Relatório final será apresentado nesta terça e inclui executivos da Vale; parecer também sugere votação de projetos sobre os crimes ambientais

Tragédia Brumadinho
Agência O Globo
Texto deve pedir o indiciamento de diversos executivos da empresa

O relatório final da Comissão Parlamentar de Inquérito ( CPI ) que investiga o rompimento da barragem de Brumadinho , em Minas Gerais, será apresentado nesta terça-feira (2) pelo senador Carlos Viana (PSD-MG). Ele vai pedir o indiciamento de 14 pessoas, entre elas, executivos da Vale .

Leia também: R$ 1,7 bilhão, 699 imóveis e até iate: saldo de apreensões da Lava Jato no Rio

A segunda parte do parecer vai sugerir a votação de três projetos que tratam de crimes ambientais, da segurança de barragens de rejeitos e da tributação da exploração de minérios no país. O fim das barragens de resíduos, como a que existia em Brumadinho , no prazo de dez anos e a definição do valor para o pagamento de indenizações também serão apontados no relatório, que tem votação prevista para o dia 9 de julho.

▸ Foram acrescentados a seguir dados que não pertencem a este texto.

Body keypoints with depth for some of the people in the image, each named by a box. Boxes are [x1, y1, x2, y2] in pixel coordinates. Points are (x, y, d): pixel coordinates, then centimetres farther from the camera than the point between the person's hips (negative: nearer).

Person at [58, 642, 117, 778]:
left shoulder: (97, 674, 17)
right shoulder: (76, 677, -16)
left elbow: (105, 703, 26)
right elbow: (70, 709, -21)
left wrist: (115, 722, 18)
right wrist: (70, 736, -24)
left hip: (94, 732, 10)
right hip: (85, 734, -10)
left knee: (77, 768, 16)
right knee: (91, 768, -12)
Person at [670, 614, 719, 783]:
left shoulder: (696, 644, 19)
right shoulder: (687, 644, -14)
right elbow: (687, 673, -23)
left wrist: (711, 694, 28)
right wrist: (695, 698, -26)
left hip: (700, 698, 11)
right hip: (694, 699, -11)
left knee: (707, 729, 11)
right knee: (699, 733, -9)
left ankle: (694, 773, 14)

A barragem de Córrego do Feijão se rompeu em 25 de janeiro, deixando pelo menos 246 mortos e 24 desaparecidos. Algumas vítimas — que não foram afetadas diretamente pela lama , mas tiveram suas vidas abaladas pela tragédia ao verem seus negócios praticamente acabarem — seguem não reconhecidas pela Vale e pelo poder público.

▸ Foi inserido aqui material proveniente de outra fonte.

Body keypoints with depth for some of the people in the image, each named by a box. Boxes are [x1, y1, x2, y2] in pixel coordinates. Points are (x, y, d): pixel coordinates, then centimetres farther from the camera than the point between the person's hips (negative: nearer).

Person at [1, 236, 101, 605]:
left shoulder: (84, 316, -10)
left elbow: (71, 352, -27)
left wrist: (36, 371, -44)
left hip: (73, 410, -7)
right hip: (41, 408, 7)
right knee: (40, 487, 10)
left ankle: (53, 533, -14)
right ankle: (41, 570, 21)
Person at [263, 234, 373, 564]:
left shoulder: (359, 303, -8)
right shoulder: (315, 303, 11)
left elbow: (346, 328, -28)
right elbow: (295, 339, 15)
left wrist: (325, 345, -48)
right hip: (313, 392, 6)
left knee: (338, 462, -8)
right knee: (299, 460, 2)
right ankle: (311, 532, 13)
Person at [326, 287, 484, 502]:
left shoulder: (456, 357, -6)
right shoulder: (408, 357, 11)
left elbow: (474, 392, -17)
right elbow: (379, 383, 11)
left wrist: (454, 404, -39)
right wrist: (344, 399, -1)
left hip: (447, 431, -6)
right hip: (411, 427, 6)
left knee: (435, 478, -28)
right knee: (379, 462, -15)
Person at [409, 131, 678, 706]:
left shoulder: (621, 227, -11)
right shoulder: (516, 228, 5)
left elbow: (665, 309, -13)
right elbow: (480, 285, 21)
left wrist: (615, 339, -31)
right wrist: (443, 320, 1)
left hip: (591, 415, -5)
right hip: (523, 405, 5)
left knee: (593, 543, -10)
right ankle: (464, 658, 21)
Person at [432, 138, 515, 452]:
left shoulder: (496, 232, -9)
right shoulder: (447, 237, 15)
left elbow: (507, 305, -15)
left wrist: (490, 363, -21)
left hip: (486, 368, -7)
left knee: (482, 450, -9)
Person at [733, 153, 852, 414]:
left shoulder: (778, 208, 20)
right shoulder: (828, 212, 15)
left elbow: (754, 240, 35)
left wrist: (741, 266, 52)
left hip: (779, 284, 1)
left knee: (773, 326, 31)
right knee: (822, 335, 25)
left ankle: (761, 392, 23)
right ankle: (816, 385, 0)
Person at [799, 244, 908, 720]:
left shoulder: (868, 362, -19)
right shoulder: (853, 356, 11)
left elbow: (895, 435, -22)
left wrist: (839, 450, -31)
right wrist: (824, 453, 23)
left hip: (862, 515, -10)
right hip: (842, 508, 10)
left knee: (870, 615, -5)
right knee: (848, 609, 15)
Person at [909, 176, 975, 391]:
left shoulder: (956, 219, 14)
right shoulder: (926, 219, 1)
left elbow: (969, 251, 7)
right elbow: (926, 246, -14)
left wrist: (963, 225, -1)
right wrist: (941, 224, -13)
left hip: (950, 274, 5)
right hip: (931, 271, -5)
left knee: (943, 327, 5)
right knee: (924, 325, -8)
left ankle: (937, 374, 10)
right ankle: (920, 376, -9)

Na última quarta-feira, a Delegacia de Meio Ambiente de Minas confirmou que houve   detonação de explosivos na Mina Córrego do Feijão antes do rompimento da barragem B1 em janeiro. Não há, porém, evidência de que a explosão tenha levado a estrutura da Vale a desabar.

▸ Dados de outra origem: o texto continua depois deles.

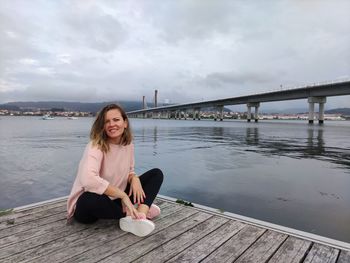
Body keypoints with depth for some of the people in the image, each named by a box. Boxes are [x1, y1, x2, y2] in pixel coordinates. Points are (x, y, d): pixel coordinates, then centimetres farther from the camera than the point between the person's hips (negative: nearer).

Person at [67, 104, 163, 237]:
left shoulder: (128, 145, -3)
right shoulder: (96, 146, -22)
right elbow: (88, 180, -39)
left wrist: (134, 179, -14)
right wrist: (122, 194, -32)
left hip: (116, 199, 6)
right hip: (87, 205, -6)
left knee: (156, 174, -1)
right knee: (92, 199, -43)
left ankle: (139, 215, -23)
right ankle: (138, 212, -17)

De acordo a polícia, os explosivos teriam sido detonados dentro da cavada mina, a 1,5km de distância da barreira de contenção de rejeitos de mineração. O objetivo dos investigadores, agora, é verificar se eles influenciaram no rompimento da barragem. Dois funcionários afirmam que a explosão aconteceu, mas divergem em relação ao horário: um diz que foi antes do rompimento; outro, depois.

Leia também: Lava Jato no Rio prende procurador suspeito de receber propina em obras do metrô

Em nota, a Vale afirmou que não houve detonação de explosivos antes do rompimento da barragem e que detonações de explosivos são "inerentes à atividade minerária e as recomendações da empresa de auditoria eram conhecidas e consideradas pela área geotécnica na execução das atividades no complexo".